Feedback Strategies

 I read an article this week called "How to give bad feedback without being a jerk" by Adam Grant. He opens by discussing the sandwich method of feedback, this method involves opening and closing with a positive comment and giving the bulk of bad feedback in the middle. Grant found that there were a lot of problems with this method, firstly you can come off ingenuine with your positive comments if they're followed by negatives, another problem was that people tend to only remember or fully take in the beginning and ending of a conversation so this meant that the feedback wasn't being received to its full extent. Grant followed this with four steps to successfully give constructive criticism. If you explain why you're giving the feedback and tell them you have high expectations that you believe they can reach, they now feel like you are supporting them rather than attacking their faults. Another step is to take yourself off a pedestal, if you express that you ae still working on some things and tell them what benefitted you in the past it will level the playing field and they will feel less threatened. A simple step that Adam talks about is just asking the person if they would like feedback, they're unlikely to say no and will now feel like its their choice and will be less threatened. Lastly if you are transparent about your goals and what you want to gain as well as what you want them to gain from the feedback, it is likely to be received well.  

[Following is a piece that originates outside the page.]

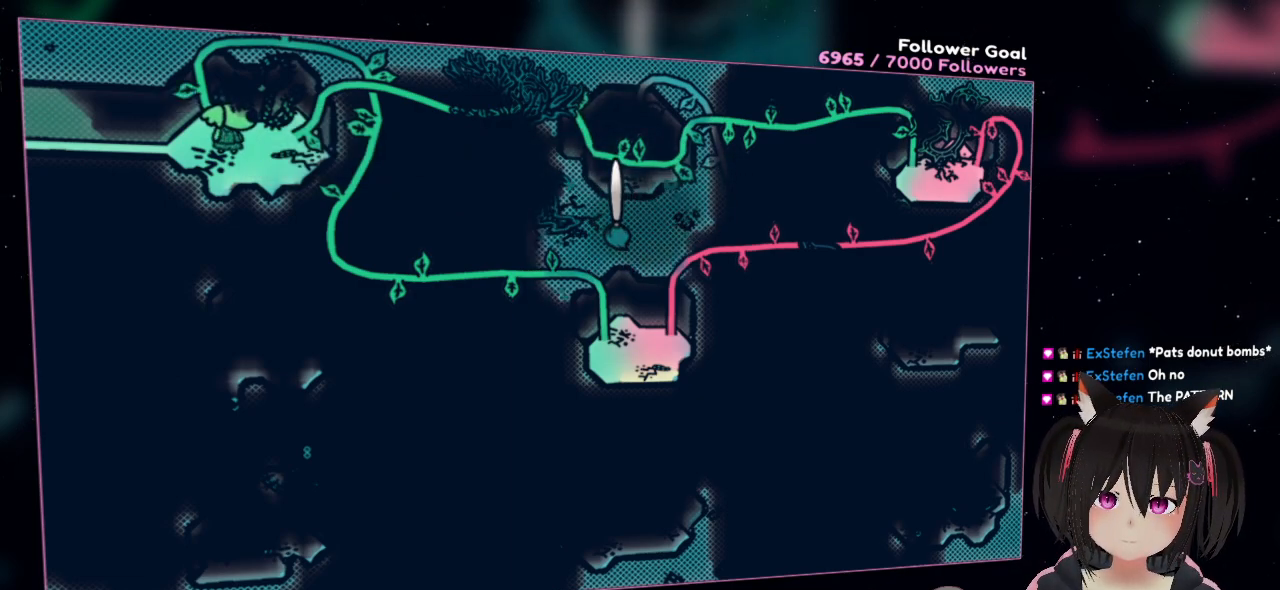
{"buttons": ["R2"], "left_stick": "center", "right_stick": "center", "events": []}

Another article I read was "Preschoolers and Praise: What kinds of messages help kids grow?" by Deborah Farmer Kris, some of the content in this links into a few other articles I've read over the last few weeks. The main topic was how parents can influence their children's mindset depending on the way thy talk to them in their developmental years. If you replace basic praise like "Wow, well done!!" or "Great job" with praises about specific actions of your child or praise of the effort they have put into something it will push them towards a growth mindset, this is because they'll begin to value effort and hard work because that's what they've been praised for. You are trying to let the kid know what they done for their success rather than just saying well done. The word "yet" is very important in developing a growth mindset, it lets your child know that even if they feel like they can't do something, they can improve and work towards being able to in the future.